[TO BE DONE] In the piece below about a Labour government and London, which area does Neil Garratt represent on the London Assembly?

[EXTRACT TO READ]
Neil Garratt is the Leader of the Conservative Group on the London Assembly and the London Assembly member for Croydon and Sutton.
Today the stakes for Londoners have never been higher: for our children, for our city’s renters, and for our rail commuters, a Labour government would be a disaster for London.
Although much has been made of Labour’s vindictive crusade against independent schools, most London pupils go to state schools and for those children the enormous progress under the Conservatives is now at risk.
No longer a byword for failure, London’s state schools stand among the most successful in the country thanks to 14 years of Conservative reforms. Reforms that Labour and their friends in the education blob opposed at every turn: the academy programme to rescue schools from council’s political meddling, a focus on phonics so children quickly learn to read fluently, and proven effective teaching methods such as direct instruction not the latest fashionable fads. Common sense reforms which the blob is now poised to smother.

[DATA EXCERPTS]

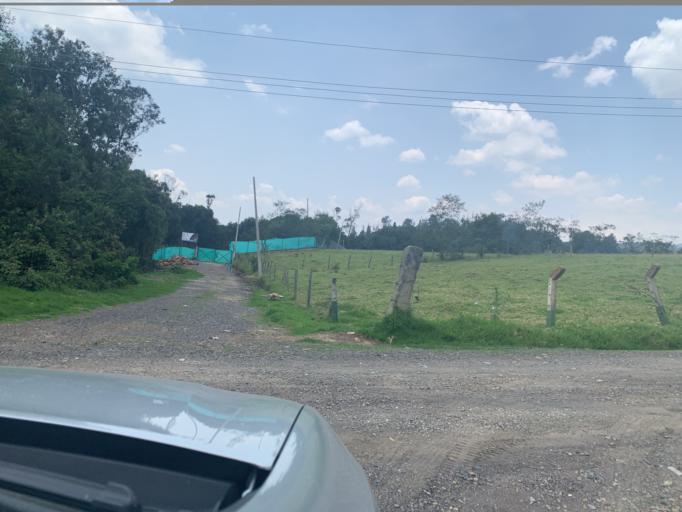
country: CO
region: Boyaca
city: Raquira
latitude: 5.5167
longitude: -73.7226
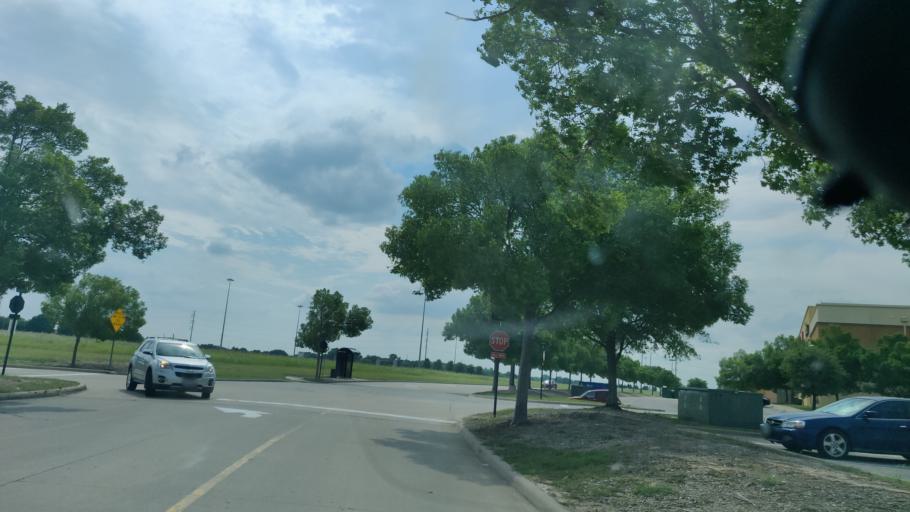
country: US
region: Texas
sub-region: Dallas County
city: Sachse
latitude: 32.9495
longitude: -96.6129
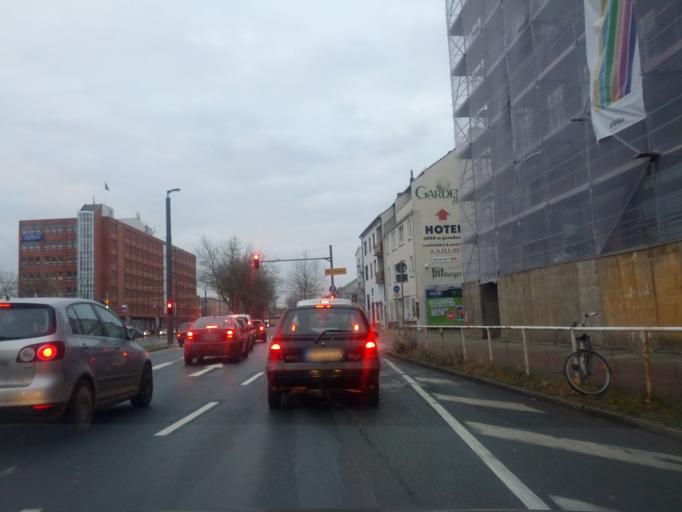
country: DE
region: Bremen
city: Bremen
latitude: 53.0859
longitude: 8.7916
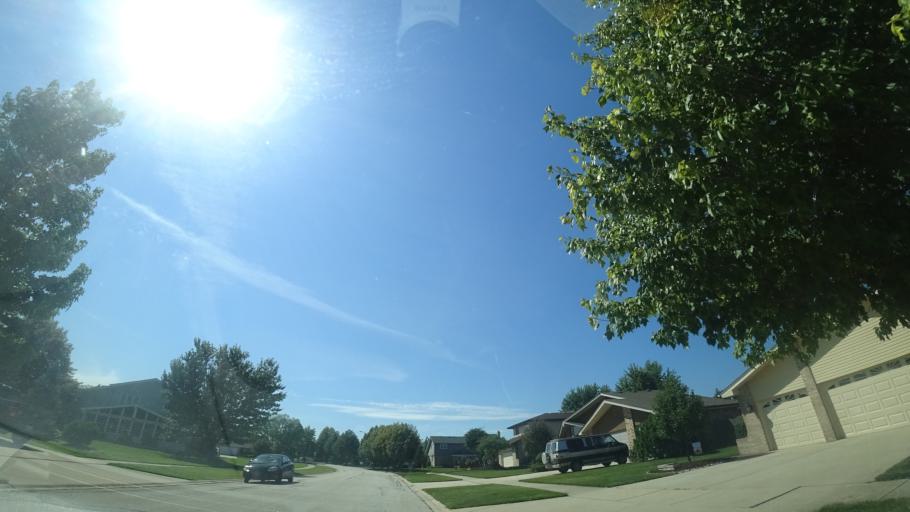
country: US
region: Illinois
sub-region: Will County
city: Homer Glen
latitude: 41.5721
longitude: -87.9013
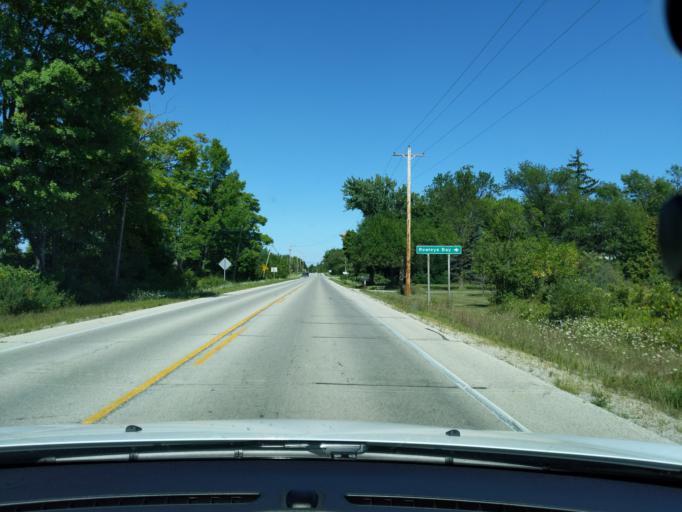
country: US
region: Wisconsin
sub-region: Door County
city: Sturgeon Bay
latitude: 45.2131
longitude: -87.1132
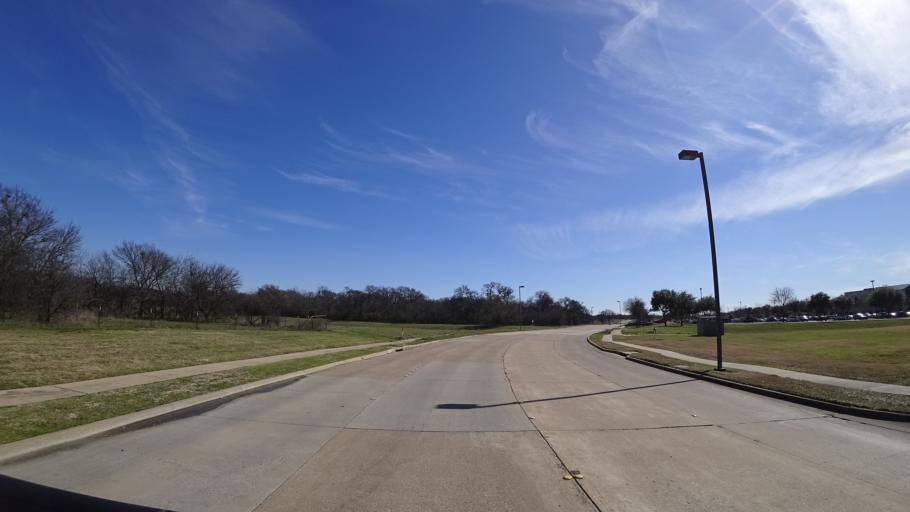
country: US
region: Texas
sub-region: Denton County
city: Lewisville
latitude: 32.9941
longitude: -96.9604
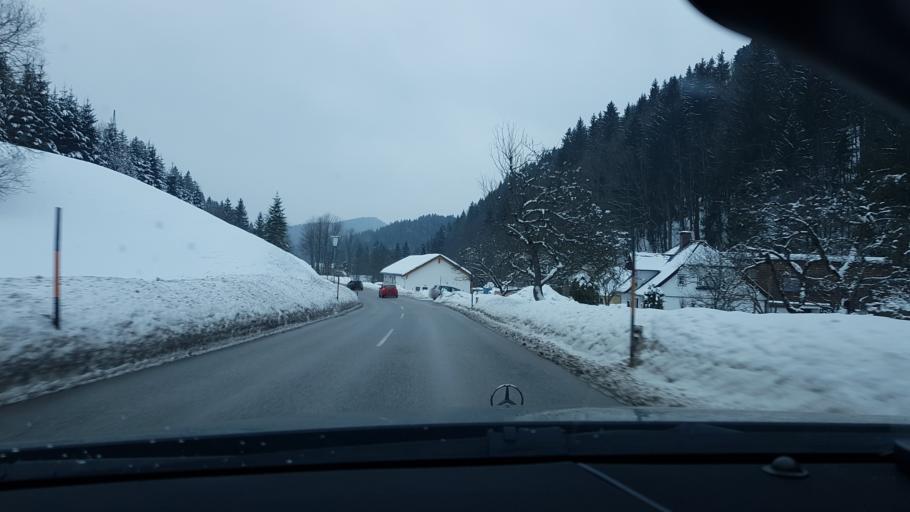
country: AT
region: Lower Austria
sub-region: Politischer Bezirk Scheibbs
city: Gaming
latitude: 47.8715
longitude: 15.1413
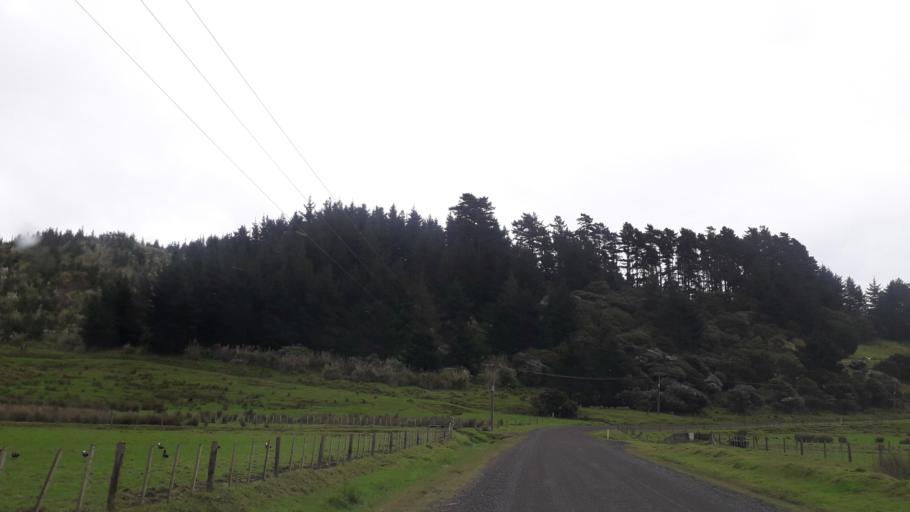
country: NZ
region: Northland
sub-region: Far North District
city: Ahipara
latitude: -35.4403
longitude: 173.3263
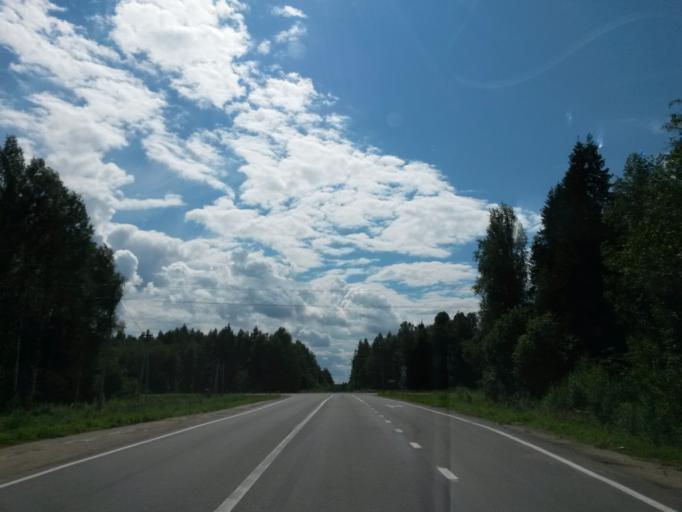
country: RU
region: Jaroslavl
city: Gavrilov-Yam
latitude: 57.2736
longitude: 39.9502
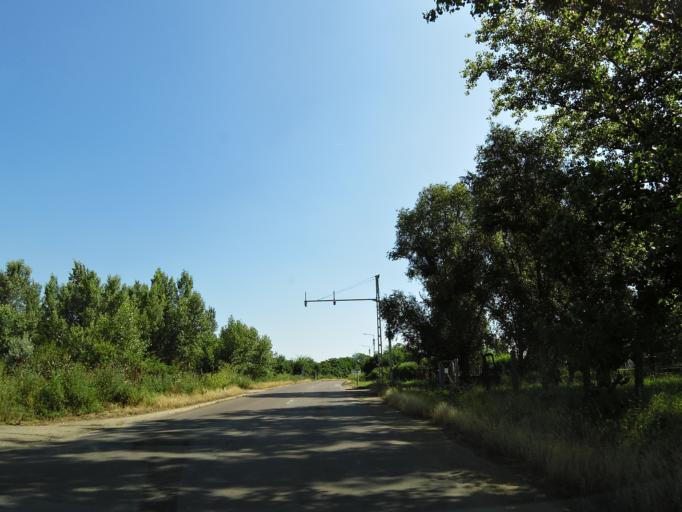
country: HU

[WRITTEN RESPONSE] Croydon and Sutton.